И там, в тюрьме, у него налаживалось "дело". Тюрьма была переполнена лучшими представителями православного духовенства: тихоновцами - епископами и священниками. Отношения с ними установились самые сердечные. "Я, - пишет экзарх, - настроил своих латинян как следует, и ни одного резкого слова не вылетает из их уст. Я постоянно спускаюсь к ним на первый этаж и они меня принимают как своего. В особенности склонен к соединению епископ X. Думаю, что придется посеять не одну горсть добрых семян".

На этот раз он пробыл в тюрьме три года и два месяца. В силу какого-то манифеста он подпал под "амнистию" и был выпущен, но его минимальная свобода была ограничена так называемым "минусом 6": запрещением въезда в шесть главных городов и во все морские гавани. Местом жительства он выбрал Калугу. Благодаря вниманию и доброте местного латинского священника (о.Иоанна Павловича), он имел возможность устроиться с относительным удобством, а главное - мог служить обедню. Паства (всего человек 50) была вся латинская, и его восточная служба вызывала сначала недоумение и даже смущение, но авторитетное слово о.Иоанна сразу положило этому конец.

"Iternum et iternum" (снова и снова), - записывает экзарх, - всё в нашей миссии зависит от отношения к нам наших латинских коллег". О его прихожанах в Москве и Петрограде доходили до него печальные известия. "Тридцать шесть моих лучших прихожан, - пишет он, - опять сидят по тюрьмам и ссылкам. Среди них есть старушки, да вдобавок еще и больные. Не отличаются здоровьем и другие мои верные чада. Их ест цинга (на Соловках и в Сибири), туберкулез и другие немощи. Раскинуты они по всему пространству нашего необъятного отечества... Сидят, как говорится, ни за что, ни про что, или вернее за то, что они русские католики. Но телесная их немощь с избытком покрывается божественной благодатью. Их редкие письма дышат такой ясностью духа, таким смирением перед волей Провидения, такой радостью за свои страдания во Христе, что мне остается только благодарить Бога и учиться у Него христианской стойкости".

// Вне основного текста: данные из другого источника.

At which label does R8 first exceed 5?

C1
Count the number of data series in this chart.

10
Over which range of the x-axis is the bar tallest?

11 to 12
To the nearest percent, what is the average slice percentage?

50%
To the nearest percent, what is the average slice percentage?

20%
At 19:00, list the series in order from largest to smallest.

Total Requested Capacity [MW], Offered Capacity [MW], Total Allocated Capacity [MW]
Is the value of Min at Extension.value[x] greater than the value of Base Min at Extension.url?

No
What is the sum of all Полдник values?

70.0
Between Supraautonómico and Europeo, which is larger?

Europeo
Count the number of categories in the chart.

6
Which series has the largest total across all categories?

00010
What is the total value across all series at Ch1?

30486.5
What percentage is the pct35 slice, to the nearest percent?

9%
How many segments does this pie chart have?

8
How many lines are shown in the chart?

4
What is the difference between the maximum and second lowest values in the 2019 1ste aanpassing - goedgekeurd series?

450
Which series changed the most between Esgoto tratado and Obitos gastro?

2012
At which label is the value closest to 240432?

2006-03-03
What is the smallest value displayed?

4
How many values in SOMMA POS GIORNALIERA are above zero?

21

Это письмо, помеченное 23-им мая 1926 года, - последнее известие, которое дошло до нас непосредственно от самого экзарха. Заканчивается оно словами: "Хотелось бы мне, чтобы как-нибудь было доведено до сведения Святейшего Отца, что я так глубоко тронут его заботами обо мне недостойном, что мне становится подчас стыдно за такое незаслуженное участие и что я думаю о том счастливом моменте, когда лично смогу поклониться его апостольским стопам".

Отрывочные данные для дальнейшего нашего повествования мы смогли почерпнуть исключительно из уст и письменных воспоминаний других русских католиков, разделивших с ним мытарства по местам заключений и ссылок, конечно тех из них, которым по разным обстоятельствам посчастливилось выйти из советского "рая". Имен их, на данный момент, дать мы не можем.

Недолго пришлось экзарху пользоваться свободой. Прослышали о его освобождении и пребывании в Калуге жители г. Могилев, где он в свои приезды в 1922 году посеял столь благодатные семена сближения между православными, униатами и католиками, и решили просить при-слать им униатского священника для завершения дела Унии. Кого же послать? Все давно арестованы, сосланы... Экзарх поехал сам и своим горячим словом вновь всколыхнул массы верующих.

Бывать в Могилеве ему не возбранялось, но вести униатскую пропаганду было тяжким преступлением. На этот раз уже безо всякого суда, одним административным распоряжением экзарх ссылается на Соловки.